Pondy, as it’s called by locals, is a former French colony and still the home of the French consulate for southern India. (The French flag flew here during the entire time the rest of India was under British rule). There are supposed to be many good French restaurants, although we made the mistake of eating at a place written up in both a local guidebook and The Lonely Planet called “Seagull”. It had a nice view of the Bay of Bengal but the food was closer to “seagull droppings”, and the wine was of the Magen David variety...

"French wine with a sea view"

Despite disappointment on the culinary front, Pondy is a good place to buy antiques and textiles, and we found one antique shop that had some very nice furniture. Pondicherry is also the home of Sri Aurobindo Ashram, one of the largest in India, with extensive grounds just north of the city. The ashram production, which ranges from exquisite handmade papers, furniture, and clothing to jams and vegetarian cheeses, is also sold in outlets in Pondicherry and Madras called “Auroville.” We came away with two very nice lamps with a Lascaux cave theme, which exactly match a rug we had bought in Detroit.

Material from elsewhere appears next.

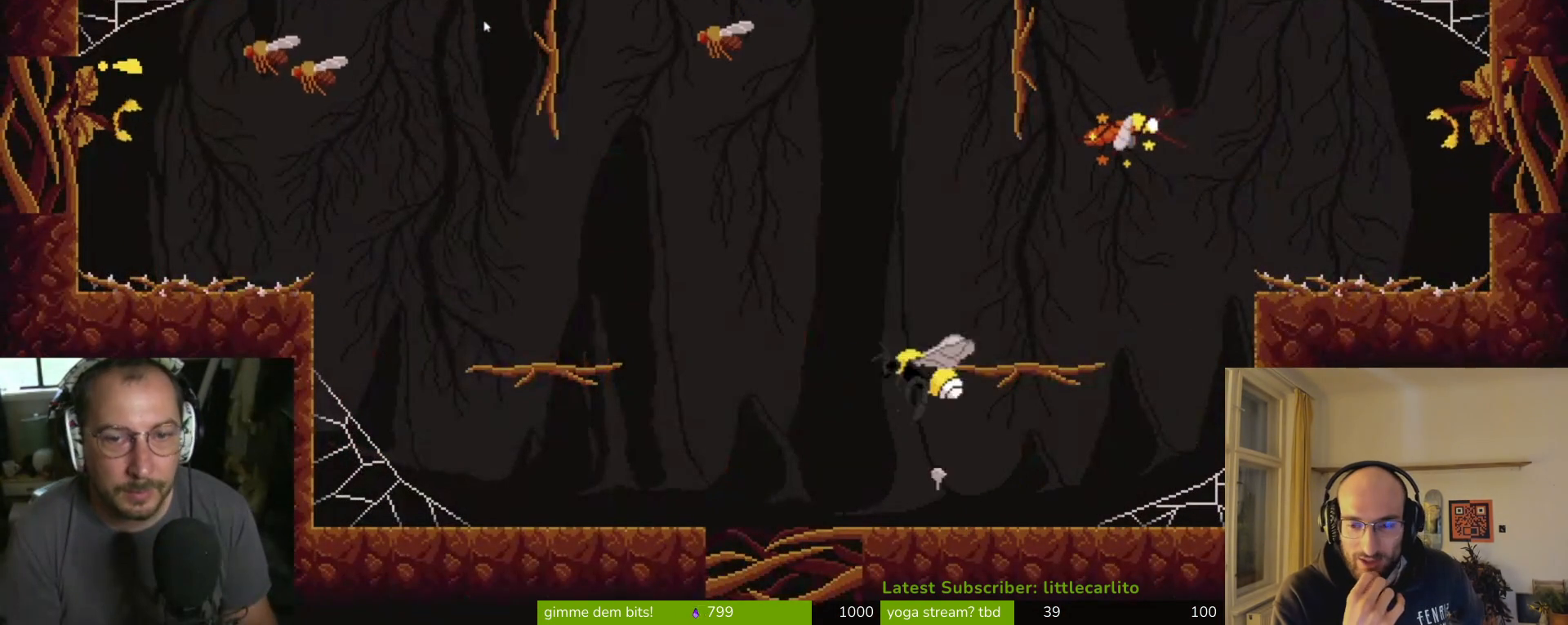
{"buttons": [], "left_stick": "left", "right_stick": "center", "events": [[67, "CROSS", "up"], [67, "left_stick", "up-right"], [233, "CROSS", "down"], [400, "CROSS", "up"], [433, "left_stick", "left"]]}
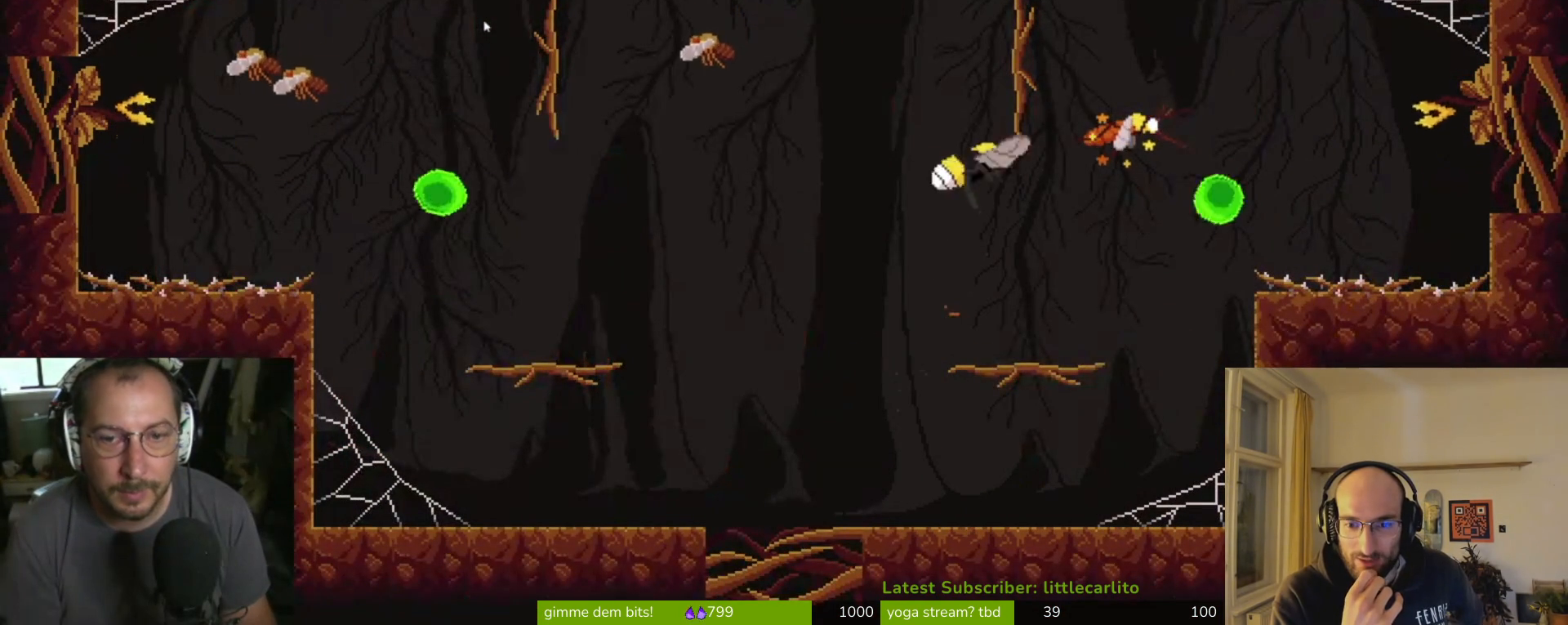
{"buttons": [], "left_stick": "right", "right_stick": "center", "events": [[133, "left_stick", "center"], [233, "left_stick", "right"], [300, "CROSS", "down"], [500, "CROSS", "up"]]}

The ashram also explains the presence of many 60s looking (both in terms of their present age and decade of their youth!) Westerners tooling about in Indian fashion---meaning sans helmet---on motorbikes. The ashram is a great mecca for people studying meditation or yoga, or who just want to hang out in India for a while and do some community service. Given the various production activities at the ashram, which also runs a school for local children, there’s plenty to do. The ashram also has a meditation dome, but to use it visitors are supposed to reserve in advance.